I drank my super-dry Asahi. The beer was icy and the dishes were hot from the furnace, with a squeeze of lemon and a dusting of salt. Okay, I thought, even if I don’t talk to anyone, at least the food’s good.

Then she bumped into me. Literally. Turning the corner, the idiot waiter with the tray of cold beers gets too near her, and so she moves to one side and bumps into me as I’m putting the beer down. It spills a little on my black T-shirt but I respond quickly enough so no more than a bit hits the floor and counter. I don’t get soaked and the glass does not empty or fall and break. No big deal.

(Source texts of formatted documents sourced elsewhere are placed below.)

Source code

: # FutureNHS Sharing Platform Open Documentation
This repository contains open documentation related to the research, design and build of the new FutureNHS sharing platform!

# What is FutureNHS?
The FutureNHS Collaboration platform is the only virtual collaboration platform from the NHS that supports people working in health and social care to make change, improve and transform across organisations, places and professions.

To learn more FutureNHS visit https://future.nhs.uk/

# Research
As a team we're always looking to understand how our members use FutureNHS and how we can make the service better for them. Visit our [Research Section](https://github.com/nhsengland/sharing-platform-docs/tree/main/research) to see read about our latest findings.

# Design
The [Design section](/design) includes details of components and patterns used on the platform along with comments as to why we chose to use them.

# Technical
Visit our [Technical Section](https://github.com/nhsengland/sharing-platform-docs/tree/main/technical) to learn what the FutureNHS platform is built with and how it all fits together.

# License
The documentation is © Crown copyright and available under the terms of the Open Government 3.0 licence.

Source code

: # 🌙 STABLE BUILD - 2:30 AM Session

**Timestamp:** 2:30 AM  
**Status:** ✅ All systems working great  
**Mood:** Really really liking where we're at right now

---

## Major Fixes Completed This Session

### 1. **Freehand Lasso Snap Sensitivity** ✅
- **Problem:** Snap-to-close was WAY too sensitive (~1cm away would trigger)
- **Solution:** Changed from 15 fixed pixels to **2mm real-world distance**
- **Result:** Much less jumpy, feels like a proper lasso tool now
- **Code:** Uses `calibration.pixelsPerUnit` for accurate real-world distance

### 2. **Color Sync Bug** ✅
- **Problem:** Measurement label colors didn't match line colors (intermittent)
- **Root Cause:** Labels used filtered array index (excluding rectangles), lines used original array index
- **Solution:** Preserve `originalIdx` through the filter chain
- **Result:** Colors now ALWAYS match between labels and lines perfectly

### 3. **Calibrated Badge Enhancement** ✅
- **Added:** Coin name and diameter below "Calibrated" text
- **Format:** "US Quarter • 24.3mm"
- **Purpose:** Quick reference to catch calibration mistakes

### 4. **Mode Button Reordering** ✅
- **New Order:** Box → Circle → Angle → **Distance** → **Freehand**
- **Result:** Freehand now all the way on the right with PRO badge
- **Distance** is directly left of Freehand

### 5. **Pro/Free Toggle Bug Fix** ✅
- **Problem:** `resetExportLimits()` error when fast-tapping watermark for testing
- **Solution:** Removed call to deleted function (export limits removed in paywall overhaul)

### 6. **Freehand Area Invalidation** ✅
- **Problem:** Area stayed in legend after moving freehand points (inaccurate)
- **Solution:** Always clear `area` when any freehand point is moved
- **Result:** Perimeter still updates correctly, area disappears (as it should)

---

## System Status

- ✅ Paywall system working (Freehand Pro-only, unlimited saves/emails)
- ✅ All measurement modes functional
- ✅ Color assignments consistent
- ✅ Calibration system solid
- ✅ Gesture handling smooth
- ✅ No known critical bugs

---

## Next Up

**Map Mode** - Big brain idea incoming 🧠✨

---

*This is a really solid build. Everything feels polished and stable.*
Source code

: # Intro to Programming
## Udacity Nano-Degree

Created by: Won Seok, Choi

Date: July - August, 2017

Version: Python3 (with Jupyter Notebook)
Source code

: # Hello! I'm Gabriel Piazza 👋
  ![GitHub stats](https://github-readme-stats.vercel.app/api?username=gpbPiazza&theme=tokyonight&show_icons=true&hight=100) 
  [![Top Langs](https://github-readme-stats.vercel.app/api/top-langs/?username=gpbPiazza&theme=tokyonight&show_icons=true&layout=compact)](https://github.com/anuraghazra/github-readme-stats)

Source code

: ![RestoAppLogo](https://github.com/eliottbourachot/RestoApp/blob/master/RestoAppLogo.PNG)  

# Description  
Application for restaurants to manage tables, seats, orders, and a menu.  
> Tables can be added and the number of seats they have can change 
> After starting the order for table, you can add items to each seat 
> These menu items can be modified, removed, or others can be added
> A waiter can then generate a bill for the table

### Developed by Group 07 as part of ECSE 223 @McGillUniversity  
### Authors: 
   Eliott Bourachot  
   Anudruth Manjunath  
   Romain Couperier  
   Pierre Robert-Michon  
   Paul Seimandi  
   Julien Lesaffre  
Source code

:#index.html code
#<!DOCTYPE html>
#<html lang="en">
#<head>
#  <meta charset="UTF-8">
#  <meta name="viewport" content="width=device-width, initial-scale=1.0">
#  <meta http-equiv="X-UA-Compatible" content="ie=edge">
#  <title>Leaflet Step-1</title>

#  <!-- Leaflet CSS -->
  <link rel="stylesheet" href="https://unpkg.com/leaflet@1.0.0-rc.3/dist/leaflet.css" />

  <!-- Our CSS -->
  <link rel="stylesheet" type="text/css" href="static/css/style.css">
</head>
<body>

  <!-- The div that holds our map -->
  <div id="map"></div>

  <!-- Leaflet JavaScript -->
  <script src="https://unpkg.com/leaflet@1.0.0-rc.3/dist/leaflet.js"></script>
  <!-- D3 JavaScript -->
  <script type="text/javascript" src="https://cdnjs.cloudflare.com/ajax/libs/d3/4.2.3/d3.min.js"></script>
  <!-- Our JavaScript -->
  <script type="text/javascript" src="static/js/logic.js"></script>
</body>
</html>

But she turns, says “So sorry” more than a couple of times, and finds a napkin to dry me, dabbing the drops along my chest, while I just stand and look at her, and tell her, “No problem, it’s okay, please don’t worry.”

Then she pauses, glances up at me, and realizes that we are standing close and she is touching my chest, the chest of someone she does not know and has not been introduced to, and she looks down, embarrassed, and takes a step back, bumping into her stool. She stumbles and I reach out and hold her so she steadies.

Our host comes over. He asks if everything is okay and I nod, while she says nothing. I withdraw my hand from the small of her back. He introduces us. I look her in the face.

Her features can be simply stated, drawn on an identi-kit in a police station: a long, straight, narrow nose; wide-set, rounded eyes; and a wide mouth, neither too full nor stretched and thin.